**DIRECTIVE**
Across all the lines of the following material, count those that include the word "user" and give only the result.

**RAW DATA**
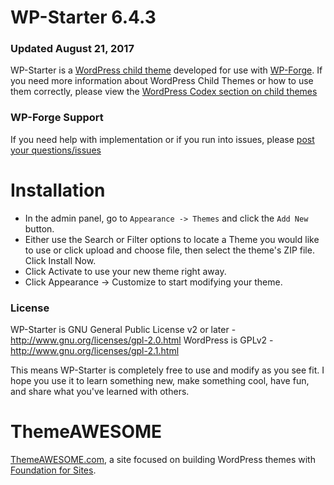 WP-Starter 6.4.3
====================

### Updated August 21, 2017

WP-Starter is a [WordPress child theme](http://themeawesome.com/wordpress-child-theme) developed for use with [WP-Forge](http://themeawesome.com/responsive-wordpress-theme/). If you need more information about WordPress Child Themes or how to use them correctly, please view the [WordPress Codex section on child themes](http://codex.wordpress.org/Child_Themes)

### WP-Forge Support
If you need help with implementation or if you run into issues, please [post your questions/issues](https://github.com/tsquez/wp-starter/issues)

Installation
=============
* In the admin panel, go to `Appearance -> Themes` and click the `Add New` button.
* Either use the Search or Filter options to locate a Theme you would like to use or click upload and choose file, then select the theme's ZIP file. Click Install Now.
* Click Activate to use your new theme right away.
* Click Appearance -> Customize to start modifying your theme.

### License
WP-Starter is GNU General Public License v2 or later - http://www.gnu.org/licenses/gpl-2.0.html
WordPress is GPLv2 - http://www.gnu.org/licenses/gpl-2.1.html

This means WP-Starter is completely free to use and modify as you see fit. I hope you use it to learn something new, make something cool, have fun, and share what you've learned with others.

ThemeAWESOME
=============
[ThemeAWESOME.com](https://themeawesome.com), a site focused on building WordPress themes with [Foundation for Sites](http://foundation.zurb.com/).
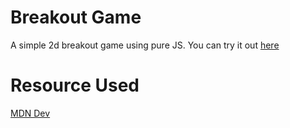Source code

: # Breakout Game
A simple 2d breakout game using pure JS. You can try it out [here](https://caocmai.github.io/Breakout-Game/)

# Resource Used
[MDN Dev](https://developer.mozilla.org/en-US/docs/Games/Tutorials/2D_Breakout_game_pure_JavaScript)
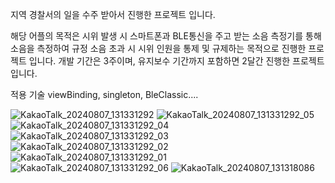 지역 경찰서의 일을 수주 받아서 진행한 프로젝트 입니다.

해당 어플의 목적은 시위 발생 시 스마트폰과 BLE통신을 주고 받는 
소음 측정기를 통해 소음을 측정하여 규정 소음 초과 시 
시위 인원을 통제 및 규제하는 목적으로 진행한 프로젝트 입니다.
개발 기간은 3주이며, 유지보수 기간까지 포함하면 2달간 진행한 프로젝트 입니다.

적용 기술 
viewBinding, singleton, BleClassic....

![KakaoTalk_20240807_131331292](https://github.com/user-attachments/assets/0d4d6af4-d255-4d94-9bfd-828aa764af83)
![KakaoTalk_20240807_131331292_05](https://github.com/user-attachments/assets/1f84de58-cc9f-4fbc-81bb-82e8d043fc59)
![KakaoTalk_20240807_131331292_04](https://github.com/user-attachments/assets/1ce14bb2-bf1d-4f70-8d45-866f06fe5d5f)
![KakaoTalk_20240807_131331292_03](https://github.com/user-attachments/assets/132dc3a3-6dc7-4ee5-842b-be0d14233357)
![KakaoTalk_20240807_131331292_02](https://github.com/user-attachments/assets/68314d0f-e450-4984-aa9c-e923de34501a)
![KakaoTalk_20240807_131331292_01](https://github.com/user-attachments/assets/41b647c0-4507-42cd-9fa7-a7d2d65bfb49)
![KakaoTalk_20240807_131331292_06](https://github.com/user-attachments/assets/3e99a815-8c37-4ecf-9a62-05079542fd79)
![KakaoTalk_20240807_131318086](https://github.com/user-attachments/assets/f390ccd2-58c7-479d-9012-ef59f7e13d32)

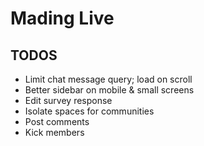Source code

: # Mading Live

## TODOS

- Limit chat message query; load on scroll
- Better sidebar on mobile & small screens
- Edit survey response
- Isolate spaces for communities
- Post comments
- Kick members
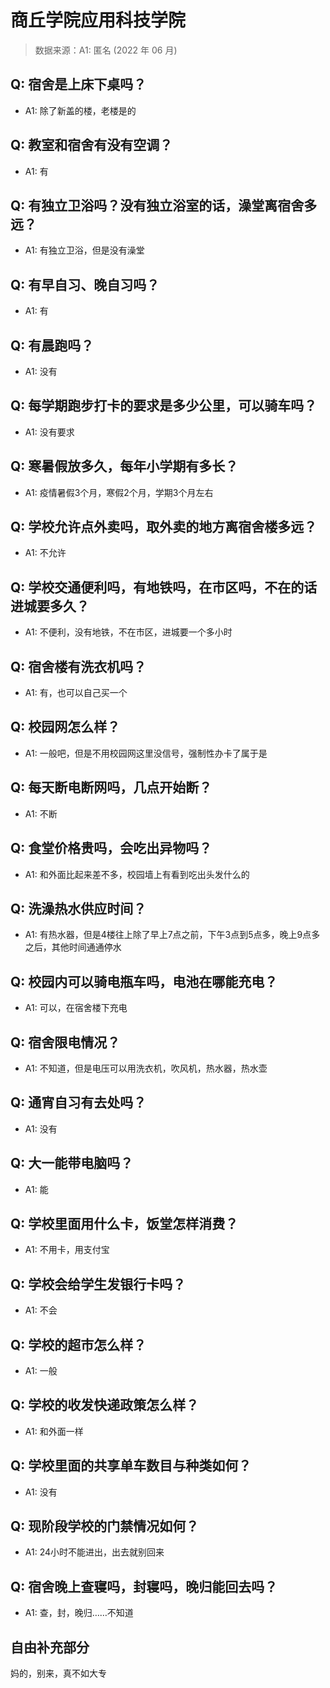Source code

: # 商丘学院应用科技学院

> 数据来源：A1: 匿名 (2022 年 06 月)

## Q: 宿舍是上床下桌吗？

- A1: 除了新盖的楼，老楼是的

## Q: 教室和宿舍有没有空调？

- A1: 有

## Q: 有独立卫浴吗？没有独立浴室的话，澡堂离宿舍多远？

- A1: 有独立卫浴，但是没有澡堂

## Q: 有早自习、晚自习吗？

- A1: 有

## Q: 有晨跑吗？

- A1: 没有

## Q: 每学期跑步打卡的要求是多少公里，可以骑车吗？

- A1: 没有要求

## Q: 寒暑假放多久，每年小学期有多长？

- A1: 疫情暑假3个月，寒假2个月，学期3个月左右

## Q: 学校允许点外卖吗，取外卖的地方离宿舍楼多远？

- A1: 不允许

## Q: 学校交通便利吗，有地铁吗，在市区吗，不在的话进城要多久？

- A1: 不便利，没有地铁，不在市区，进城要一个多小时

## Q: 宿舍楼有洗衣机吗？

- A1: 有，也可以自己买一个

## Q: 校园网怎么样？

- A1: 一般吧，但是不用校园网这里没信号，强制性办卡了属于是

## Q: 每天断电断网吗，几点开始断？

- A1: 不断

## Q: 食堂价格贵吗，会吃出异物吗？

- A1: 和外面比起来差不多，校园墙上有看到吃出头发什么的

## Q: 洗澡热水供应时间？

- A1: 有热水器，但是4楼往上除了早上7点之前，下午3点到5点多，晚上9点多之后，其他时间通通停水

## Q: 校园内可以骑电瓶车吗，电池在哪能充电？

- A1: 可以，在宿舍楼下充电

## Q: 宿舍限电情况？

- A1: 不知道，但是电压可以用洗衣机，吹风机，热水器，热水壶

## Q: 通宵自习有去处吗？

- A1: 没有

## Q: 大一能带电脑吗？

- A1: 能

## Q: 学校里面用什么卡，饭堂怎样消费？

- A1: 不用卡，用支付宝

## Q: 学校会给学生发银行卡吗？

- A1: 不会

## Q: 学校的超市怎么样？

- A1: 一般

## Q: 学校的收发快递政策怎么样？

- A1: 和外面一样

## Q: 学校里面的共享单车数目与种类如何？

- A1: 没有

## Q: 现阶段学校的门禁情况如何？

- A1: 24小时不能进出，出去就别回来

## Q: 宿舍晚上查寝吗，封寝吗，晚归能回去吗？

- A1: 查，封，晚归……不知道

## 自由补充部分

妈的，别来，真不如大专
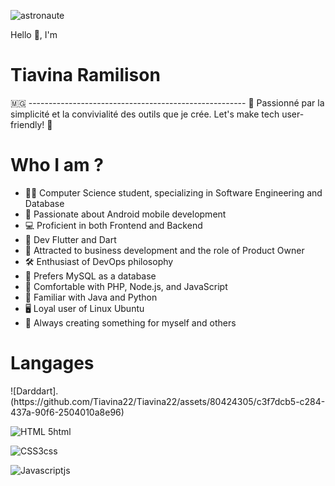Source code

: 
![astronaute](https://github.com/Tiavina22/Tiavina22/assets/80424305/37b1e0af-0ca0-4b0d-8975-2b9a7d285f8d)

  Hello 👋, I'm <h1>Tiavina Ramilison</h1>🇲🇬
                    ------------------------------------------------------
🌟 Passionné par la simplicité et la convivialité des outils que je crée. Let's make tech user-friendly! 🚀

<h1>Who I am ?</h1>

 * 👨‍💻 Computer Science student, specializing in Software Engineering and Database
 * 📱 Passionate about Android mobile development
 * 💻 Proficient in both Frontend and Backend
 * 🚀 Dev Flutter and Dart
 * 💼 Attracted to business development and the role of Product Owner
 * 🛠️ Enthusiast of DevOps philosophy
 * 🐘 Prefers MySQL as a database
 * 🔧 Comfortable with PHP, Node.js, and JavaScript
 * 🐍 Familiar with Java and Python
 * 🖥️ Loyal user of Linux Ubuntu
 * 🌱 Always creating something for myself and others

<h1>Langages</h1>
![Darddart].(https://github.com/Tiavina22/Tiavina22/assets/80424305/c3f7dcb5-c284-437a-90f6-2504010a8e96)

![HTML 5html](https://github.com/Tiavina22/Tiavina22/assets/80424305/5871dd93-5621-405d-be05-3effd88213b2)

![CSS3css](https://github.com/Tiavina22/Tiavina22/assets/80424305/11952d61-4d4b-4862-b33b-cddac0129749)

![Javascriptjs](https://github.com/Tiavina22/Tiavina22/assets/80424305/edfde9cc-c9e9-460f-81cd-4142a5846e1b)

**EXPECTED ANSWER**
10